─── Provided data
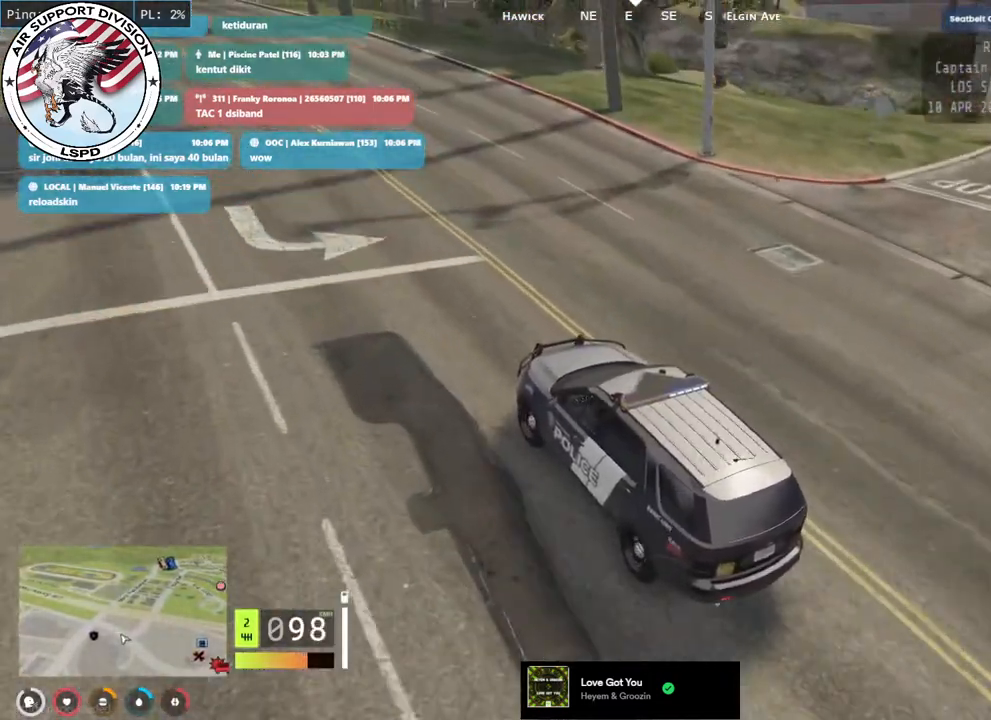
{"keys": ["w"], "mouse": [], "events": [[17, "a", "up"]]}
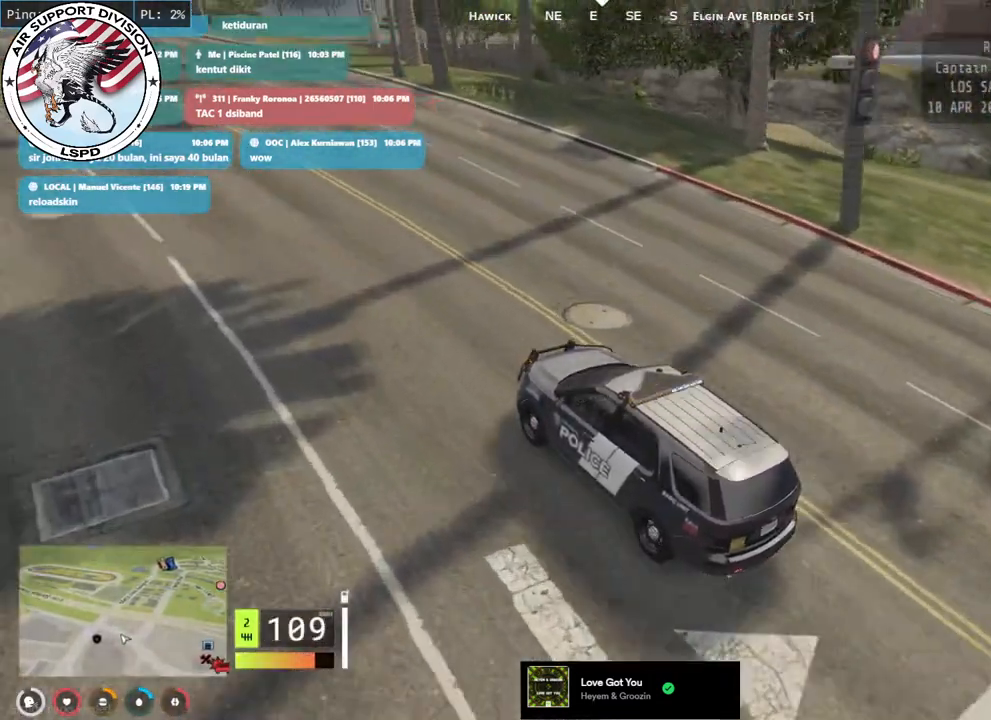
{"keys": ["w"], "mouse": [], "events": [[350, "a", "down"], [450, "a", "up"]]}
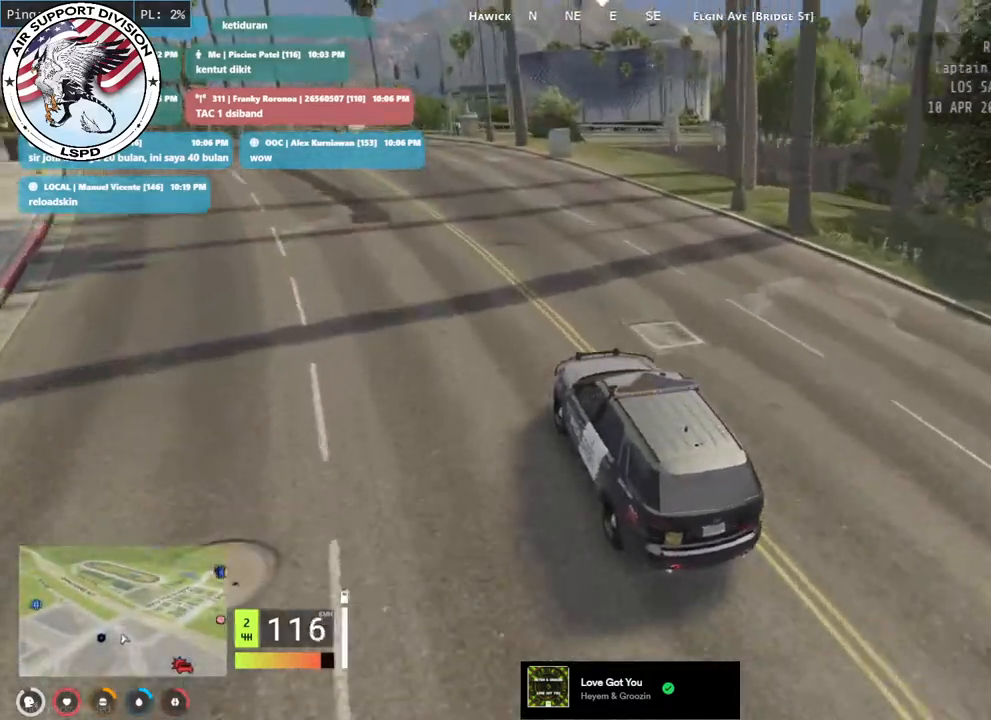
{"keys": [], "mouse": [], "events": [[133, "a", "down"], [250, "a", "up"], [433, "w", "up"]]}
──────
Lines containing the word "down" are to be counted in the listing; state their number alone.

2